* Artículo de referencia:

_ _ _

María Emma Mannarelli comenta los nuevos desafíos que le esperan como la nueva Directora de la Biblioteca Nacional del Perú.

Biblioteca Nacional del Perú

(Foto: Ministerio de Cultura)

El Comercio

Por María Emma Mannarelli

En el papel, la Biblioteca Nacional del Perú (BNP) tiene una lista de objetivos que responden a una misión: cuidar, ampliar y difundir el patrimonio documental que nos pertenece a todos. El listado es largo. Varios han sido los compromisos de sucesivas direcciones y todos son impostergables. Cómo no seguir con el afán de repatriar nuestros libros; de rescatar obras tomadas ilegalmente, por ejemplo; de enriquecer nuestras colecciones; de digitalizar lo que tenemos en los estantes.

Tales prioridades solo adquieren sentido cuando pensamos en que lo primordial es ampliar nuestro universo de lectores y lectoras, que son a quienes la BNP se debe. Entonces, toca seguir ordenándonos por dentro, y eso en función de ofrecer el mejor servicio, de conocer lo que las personas necesitan, de poder escucharlos y darles el merecido trato. Por eso es crucial impulsar el Sistema Nacional de Bibliotecas, que incluye al público de la Gran Biblioteca Pública de Lima y aquellas del área metropolitana que también lo configuran.

Otro desafío que no puede esperar es encontrar la forma en que las bibliotecas piloto de las regiones puedan irradiar la atención a diversos distritos. Sabemos de logros admirables en distintos lugares del Perú en relación al efecto benéfico de la lectura en la población local. Debemos observarlos, protegerlos y aprender de ello. Y para optimizar los recursos es ineludible la conexión con distintas instancias públicas como los gobiernos regionales, las escuelas, los Centros de Emergencia Mujer, entre otros, además de conversar con diferentes ministerios. Por ejemplo, el Viceministerio de Interculturalidad es clave para crear y preservar los espacios de lectura y encuentros.

Ni una duda respecto a la lectura como experiencia que nos transforma y apacigua. El libro ha sido refugio, descubrimiento, alivio. Democratizar su uso ha salvado vidas, ha pacificado comunidades e individuos. De eso se trata, cuando ad portas del Bicentenario, tenemos pendientes en nuestra agenda republicana.

_ _ _

* Extractos de datos:
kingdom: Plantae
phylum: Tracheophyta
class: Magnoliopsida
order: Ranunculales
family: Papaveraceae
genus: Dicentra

_ _ _

* Aplica lo leído:
**A)** Según el artículo, ¿qué viceministerio resulta clave para crear y preservar los espacios de lectura y encuentros?
**B)** Copia del artículo el tramo que va desde "Otro desafío que" hasta "lectura y encuentros.".
Los registros no guardan relación alguna con el artículo.

* Respuestas por tarea:
**A)** El Viceministerio de Interculturalidad.

**B)**
Otro desafío que no puede esperar es encontrar la forma en que las bibliotecas piloto de las regiones puedan irradiar la atención a diversos distritos. Sabemos de logros admirables en distintos lugares del Perú en relación al efecto benéfico de la lectura en la población local. Debemos observarlos, protegerlos y aprender de ello. Y para optimizar los recursos es ineludible la conexión con distintas instancias públicas como los gobiernos regionales, las escuelas, los Centros de Emergencia Mujer, entre otros, además de conversar con diferentes ministerios. Por ejemplo, el Viceministerio de Interculturalidad es clave para crear y preservar los espacios de lectura y encuentros.